Microiontophoretic studies of the effects of D‐1 and D‐2 receptor agonists on type I caudate nucleus neurons: Lack of synergistic interaction

Several lines of evidence have suggested there may be a physiologically relevant form of synergistic interaction between D‐1 and D‐2 dopamine (DA) receptors located on postsynaptic neurons in the forebrain that receive a dopaminergic innervation. Because of the theoretical importance of such an interaction with respect to understanding the normal physiology of dopaminergic systems, we evaluated effects of D‐1 and D‐2 selective, agonists, applied microiontophoretically, on the spontaneous electrical activity of a single, identifiable subpopulation of neurons within the caudate nucleus, the type I striatal neuron, in locally anesthetized, gallamine‐paralyzed rats.
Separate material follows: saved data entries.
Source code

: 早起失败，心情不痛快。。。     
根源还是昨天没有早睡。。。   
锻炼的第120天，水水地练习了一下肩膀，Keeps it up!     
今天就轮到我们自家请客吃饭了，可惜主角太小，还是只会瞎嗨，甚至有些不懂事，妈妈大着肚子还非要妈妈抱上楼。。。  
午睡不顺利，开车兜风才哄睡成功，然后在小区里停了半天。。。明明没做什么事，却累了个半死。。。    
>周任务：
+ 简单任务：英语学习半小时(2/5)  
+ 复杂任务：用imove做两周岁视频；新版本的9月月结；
It was observed that the D‐2 receptor agonist quinpirole (QUIN) produced biphasic effects on cell firing rate. Low ejection currents significantly increased firing rate, while higher currents produced an inhibition. Similar effects were observed for the D‐1 agonists SKF 38393; however, the overall excitations observed at low ejection currents were far less than those observed for QUIN. When these two agonists were applied concurrently, a simple additive effect (but not synergism) was always observed. The acute reduction of striatal levels of DA, by as much as 84% (with pretreatment with α‐methyl‐ p ‐tyrosine, AMPT), did not alter the responsiveness of type I striatal neurons to the DA receptor agonists applied alone or in combination. These observed effects were not altered either by chloral hydrate anesthesia (in which glutamate‐driven activity was studied) or by a more severe depletion of striatal DA levels (98% depletion produced by combined pretreatment with AMPT and reserpine). © Wiley‐Liss, Inc.